This article excerpt, by Beth Schultz, originally appeared here: http://ubm.io/1EAiQor
To take the pulse of enterprise communications decision-makers, we recently gathered a group of No Jitter readers and Enterprise Connect attendees to join us for a discussion on their biggest challenges and watch points. Particular technology interests varied, with topics such as SIP trunking, video collaboration, and WebRTC popping into the conversation. But as each participant aired his or her most pressing concerns, three central themes emerged.

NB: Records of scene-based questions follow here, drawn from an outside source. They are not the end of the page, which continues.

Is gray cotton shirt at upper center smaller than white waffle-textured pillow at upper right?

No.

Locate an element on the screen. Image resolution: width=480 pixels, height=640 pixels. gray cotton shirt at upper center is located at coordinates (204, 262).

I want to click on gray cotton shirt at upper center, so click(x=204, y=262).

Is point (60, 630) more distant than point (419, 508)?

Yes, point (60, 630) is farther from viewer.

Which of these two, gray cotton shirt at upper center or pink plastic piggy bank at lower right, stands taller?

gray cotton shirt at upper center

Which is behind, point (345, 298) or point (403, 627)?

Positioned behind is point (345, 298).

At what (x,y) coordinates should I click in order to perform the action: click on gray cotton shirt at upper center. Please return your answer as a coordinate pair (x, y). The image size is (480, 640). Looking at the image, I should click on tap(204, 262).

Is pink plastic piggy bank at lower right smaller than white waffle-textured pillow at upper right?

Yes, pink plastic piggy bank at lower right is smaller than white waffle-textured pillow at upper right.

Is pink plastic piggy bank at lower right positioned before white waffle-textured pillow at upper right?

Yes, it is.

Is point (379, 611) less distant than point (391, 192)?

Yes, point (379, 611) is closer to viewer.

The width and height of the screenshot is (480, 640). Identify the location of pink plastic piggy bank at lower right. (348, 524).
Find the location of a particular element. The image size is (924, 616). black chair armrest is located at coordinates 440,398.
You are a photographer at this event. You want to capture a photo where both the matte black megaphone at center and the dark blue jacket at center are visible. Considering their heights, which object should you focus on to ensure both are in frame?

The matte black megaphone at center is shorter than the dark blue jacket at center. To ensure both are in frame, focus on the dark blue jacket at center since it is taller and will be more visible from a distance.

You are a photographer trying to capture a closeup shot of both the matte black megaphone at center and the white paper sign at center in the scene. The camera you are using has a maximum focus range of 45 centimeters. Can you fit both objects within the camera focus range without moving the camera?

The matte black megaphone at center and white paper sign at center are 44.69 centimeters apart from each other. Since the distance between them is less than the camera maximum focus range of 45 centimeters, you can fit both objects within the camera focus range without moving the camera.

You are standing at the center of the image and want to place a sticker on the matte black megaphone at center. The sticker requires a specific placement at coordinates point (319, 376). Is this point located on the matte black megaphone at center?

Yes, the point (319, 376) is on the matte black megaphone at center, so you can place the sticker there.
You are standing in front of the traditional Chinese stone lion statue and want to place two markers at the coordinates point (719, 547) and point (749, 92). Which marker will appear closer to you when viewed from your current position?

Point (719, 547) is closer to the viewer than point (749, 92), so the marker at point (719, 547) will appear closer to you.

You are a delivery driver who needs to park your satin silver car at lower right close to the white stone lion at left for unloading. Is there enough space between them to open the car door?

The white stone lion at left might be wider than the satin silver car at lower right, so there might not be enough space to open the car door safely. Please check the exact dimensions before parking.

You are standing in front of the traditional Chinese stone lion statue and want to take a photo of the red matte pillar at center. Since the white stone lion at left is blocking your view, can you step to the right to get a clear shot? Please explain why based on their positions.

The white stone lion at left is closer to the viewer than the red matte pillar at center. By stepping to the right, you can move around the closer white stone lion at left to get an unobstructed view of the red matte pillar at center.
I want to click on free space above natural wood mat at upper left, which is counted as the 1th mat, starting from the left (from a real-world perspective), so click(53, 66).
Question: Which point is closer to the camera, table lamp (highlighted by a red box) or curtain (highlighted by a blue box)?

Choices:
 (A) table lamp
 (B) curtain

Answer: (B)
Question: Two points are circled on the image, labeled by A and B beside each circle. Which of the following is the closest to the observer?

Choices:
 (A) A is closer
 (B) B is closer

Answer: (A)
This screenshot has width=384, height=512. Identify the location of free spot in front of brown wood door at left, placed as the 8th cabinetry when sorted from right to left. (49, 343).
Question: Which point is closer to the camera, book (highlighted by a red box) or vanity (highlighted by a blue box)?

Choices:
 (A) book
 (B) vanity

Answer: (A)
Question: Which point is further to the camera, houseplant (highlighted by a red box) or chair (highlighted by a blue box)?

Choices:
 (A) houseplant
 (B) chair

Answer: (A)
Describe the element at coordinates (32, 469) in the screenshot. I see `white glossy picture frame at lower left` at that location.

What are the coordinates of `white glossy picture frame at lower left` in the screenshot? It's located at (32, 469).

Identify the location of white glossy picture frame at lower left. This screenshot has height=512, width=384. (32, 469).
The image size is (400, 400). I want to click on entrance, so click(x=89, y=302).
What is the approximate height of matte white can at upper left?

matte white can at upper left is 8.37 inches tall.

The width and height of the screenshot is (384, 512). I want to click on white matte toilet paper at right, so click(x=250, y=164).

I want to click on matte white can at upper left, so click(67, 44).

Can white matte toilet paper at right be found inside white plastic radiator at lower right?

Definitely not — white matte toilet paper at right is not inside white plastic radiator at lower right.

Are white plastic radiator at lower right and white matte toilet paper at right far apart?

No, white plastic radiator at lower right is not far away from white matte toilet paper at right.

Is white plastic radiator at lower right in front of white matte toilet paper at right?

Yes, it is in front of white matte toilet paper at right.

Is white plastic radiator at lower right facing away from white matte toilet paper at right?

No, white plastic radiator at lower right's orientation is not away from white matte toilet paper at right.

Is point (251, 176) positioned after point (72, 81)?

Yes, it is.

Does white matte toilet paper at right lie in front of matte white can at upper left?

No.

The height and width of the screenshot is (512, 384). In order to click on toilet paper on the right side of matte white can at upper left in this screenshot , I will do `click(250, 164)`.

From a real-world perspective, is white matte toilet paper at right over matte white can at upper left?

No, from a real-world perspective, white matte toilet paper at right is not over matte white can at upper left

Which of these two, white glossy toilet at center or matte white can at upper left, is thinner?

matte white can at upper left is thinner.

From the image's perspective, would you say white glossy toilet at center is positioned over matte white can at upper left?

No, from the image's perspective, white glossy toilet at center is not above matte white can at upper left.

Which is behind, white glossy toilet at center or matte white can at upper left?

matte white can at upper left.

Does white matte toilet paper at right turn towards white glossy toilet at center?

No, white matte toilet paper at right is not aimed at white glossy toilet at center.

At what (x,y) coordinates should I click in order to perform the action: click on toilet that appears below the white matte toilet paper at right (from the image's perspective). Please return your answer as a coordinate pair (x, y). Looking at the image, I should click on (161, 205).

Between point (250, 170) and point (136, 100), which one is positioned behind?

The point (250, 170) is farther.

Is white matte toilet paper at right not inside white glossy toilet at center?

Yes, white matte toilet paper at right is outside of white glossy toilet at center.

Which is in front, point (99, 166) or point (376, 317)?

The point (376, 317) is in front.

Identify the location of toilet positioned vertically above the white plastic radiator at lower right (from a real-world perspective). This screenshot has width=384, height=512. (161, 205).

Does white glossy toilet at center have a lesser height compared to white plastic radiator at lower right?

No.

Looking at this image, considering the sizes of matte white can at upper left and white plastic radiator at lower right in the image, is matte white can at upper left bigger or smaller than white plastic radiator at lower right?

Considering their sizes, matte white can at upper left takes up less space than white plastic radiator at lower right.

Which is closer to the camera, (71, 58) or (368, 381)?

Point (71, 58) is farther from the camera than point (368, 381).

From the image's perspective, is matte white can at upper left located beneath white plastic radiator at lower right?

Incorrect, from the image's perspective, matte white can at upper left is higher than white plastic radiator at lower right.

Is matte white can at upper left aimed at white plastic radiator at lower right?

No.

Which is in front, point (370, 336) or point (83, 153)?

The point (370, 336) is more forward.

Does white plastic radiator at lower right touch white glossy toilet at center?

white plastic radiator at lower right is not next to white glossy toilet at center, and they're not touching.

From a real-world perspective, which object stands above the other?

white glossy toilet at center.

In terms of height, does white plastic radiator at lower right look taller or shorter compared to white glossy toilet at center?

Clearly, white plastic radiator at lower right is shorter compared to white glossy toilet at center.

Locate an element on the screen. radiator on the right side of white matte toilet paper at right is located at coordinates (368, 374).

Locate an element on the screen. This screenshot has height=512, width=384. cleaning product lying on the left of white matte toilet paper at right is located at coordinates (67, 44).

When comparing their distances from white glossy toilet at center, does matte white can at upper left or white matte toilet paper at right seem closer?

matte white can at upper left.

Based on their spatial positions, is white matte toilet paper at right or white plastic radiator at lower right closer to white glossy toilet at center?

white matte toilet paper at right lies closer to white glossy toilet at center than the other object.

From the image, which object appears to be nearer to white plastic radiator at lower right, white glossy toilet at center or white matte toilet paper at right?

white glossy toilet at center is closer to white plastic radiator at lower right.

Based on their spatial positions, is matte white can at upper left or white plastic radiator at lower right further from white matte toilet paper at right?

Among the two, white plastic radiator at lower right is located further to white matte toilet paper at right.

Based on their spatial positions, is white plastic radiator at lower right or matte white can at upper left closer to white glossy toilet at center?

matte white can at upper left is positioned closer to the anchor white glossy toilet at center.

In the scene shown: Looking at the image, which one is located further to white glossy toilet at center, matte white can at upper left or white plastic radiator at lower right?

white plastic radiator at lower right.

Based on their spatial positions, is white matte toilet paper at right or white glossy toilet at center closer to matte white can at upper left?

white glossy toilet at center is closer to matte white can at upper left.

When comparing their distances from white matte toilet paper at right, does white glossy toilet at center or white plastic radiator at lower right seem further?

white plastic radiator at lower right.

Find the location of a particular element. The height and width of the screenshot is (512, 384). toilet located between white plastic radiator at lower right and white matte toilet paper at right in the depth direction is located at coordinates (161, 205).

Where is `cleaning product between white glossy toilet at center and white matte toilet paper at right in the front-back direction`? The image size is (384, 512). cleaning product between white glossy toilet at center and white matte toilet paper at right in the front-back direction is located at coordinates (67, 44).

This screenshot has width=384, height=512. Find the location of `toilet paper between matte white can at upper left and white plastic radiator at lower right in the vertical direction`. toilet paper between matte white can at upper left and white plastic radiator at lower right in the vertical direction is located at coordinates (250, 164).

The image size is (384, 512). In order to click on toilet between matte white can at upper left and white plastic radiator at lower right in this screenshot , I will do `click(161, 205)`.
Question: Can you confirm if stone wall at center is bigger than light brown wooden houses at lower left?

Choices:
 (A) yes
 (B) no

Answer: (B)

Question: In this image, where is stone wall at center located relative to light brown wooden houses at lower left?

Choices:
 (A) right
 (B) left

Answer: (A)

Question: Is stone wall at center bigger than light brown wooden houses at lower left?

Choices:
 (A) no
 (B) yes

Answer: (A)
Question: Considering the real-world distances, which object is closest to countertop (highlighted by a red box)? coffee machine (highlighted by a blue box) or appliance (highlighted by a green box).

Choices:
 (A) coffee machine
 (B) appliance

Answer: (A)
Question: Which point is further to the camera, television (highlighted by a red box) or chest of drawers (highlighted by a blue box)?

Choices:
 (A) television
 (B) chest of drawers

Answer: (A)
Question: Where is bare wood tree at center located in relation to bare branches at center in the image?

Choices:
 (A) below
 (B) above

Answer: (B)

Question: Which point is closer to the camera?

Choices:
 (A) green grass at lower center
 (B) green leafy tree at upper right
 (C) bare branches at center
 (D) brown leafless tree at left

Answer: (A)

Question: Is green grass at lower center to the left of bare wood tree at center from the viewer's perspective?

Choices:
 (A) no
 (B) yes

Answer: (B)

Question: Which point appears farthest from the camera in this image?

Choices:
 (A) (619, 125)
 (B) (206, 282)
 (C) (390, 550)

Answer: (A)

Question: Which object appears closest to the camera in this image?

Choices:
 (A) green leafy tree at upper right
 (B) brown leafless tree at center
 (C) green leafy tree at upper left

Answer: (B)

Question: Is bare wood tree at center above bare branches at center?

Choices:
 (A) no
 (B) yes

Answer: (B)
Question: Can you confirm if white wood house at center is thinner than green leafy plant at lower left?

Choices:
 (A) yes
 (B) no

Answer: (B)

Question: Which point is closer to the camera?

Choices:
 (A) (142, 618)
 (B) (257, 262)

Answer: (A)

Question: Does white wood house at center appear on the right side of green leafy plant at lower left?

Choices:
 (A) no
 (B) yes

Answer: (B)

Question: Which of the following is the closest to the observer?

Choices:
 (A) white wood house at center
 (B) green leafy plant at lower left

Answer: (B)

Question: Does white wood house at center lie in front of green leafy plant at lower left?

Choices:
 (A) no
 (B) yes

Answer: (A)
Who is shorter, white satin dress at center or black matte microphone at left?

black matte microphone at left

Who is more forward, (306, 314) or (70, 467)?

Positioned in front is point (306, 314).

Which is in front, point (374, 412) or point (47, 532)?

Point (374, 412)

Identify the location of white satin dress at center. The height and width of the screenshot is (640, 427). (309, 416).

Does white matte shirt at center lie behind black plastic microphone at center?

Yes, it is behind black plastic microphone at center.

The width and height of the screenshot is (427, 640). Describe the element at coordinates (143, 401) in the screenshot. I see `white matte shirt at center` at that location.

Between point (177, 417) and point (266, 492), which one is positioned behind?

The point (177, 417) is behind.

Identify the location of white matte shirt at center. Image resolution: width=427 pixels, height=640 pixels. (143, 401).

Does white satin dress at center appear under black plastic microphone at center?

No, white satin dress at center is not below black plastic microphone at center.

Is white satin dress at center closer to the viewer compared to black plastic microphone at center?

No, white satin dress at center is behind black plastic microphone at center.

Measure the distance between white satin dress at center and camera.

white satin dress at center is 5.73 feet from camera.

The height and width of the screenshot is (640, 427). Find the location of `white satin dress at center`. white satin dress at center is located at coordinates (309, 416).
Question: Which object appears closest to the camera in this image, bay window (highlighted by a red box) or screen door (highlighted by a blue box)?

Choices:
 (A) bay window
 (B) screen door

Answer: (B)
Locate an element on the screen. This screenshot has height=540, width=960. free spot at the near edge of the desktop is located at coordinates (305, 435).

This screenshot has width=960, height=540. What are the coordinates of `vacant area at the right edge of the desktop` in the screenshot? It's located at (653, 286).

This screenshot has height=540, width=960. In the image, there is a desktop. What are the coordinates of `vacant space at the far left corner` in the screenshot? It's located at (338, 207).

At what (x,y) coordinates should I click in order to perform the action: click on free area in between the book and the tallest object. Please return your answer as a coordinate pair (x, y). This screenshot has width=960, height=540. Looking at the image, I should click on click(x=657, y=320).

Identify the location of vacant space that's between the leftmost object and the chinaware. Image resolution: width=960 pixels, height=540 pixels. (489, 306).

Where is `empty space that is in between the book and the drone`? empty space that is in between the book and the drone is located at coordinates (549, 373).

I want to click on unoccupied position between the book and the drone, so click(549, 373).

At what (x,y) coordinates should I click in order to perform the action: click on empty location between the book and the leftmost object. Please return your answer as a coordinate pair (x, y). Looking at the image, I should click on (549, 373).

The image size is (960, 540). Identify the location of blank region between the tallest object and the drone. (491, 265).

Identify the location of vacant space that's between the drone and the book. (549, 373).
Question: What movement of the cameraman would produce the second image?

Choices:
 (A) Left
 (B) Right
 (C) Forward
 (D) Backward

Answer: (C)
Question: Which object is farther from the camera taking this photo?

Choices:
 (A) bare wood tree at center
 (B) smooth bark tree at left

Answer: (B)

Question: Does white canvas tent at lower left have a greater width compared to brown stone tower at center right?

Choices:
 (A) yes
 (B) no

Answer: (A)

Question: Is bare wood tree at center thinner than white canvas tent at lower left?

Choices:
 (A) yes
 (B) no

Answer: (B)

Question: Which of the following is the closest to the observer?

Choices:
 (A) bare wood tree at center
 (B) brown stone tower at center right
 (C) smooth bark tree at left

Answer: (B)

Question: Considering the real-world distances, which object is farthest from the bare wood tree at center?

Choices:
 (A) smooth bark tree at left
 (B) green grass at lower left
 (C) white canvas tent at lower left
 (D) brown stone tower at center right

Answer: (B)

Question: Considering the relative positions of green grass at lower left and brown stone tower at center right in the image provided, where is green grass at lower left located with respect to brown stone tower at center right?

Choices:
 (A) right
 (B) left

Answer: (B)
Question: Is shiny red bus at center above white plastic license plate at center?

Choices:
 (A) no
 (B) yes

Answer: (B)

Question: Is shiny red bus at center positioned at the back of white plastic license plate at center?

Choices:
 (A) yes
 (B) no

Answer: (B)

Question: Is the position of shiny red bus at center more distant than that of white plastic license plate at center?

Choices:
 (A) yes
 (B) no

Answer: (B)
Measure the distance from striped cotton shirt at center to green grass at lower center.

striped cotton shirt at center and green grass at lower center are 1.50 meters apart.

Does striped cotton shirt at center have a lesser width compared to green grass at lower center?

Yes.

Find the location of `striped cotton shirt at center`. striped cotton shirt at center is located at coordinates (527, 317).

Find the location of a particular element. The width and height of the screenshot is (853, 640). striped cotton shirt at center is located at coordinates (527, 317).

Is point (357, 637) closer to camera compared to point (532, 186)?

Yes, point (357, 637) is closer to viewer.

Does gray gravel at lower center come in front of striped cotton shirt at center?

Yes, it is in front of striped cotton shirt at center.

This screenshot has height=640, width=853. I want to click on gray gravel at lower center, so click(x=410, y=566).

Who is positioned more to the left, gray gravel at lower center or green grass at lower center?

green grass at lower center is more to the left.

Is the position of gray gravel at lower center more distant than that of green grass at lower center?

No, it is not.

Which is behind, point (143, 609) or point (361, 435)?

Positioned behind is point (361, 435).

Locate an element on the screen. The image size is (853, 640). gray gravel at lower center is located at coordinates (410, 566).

The themes are not new, to be sure. But they’re significant nonetheless in the consistency across industry and company size represented. The dozen or so IT executives we gathered in Orlando, coincident with Enterprise Connect 2015, hail from organizations large and small in a variety of verticals, including education, oil and gas, healthcare and retail. Interestingly, quite a few of the participants were first-time Enterprise Connect attendees — a fact I took as a sign of the increasing complexity of enterprise communications and the need for expert and peer insight in dealing with today’s challenges.
The themes were:
•The Cisco-Microsoft war wages on, no holds barred as companies plan their next-generation communications strategies. As one focus group participant noted, you might even call the fighting “bloody” between those who favor a Cisco Jabber decision and those who want to go with Microsoft Lync (now Skype for Business). The issues are familiar — not that that makes them any less challenging. Cisco gear drives the enterprise data network, which also supports voice and video conferencing given its IP base. But Microsoft software dominates the desktop, with the Lync client providing the entry point for instant messaging, presence, and, in some cases, content sharing and conferencing. While some of the focus group participants were still grappling over the decision, others have committed to either Cisco or Microsoft, depending on what works best for their particular situations.
•It’s a multivendor world, and nothing plays all that well together. You’ve got your Cisco network and your Microsoft desktop, as noted above. Toss in some Avaya and ShoreTel phone systems here and there, sprinkle in myriad enterprise software and email packages (one participant even said his users still relied heavily on Lotus Notes), and then take into consideration what you’ve got on premises and provisioned from the cloud. More often than not, this crazy mishmash and worse is the reality with which IT must contend. As one participant said, you can’t simply wish any of these huge investments away, and as another noted, vendors are “too myopically focused … on the cool things they can do” rather than on what customers really need them to do. The Holy Grail of interoperability remains elusive, another added.
•Users come in all shapes and sizes, figuratively speaking, of course. Not every company is a Silicon Valley startup populated with hip, digital-savvy Gen-Yers who have mobile phones within their palms virtually 24/7. Corporate reality is far more varied, and oftentimes quite mundane. Store cashiers don’t need mobile connectivity. CEOs can’t be interrupted during business meetings — say with investors — by a constant barrage of IMs. Members of this team need to gather via video meetings because they’re located in different places, while members of this team don’t as they’re all in one location. Creating a technology matrix that lets IT match user profiles to tools required has worked for at least one participant, who noted few exceptions since implementing this system. Another participant said his company has created collaboration advisory groups with business users to positive effect.
Do these themes resonate with you? What would you add?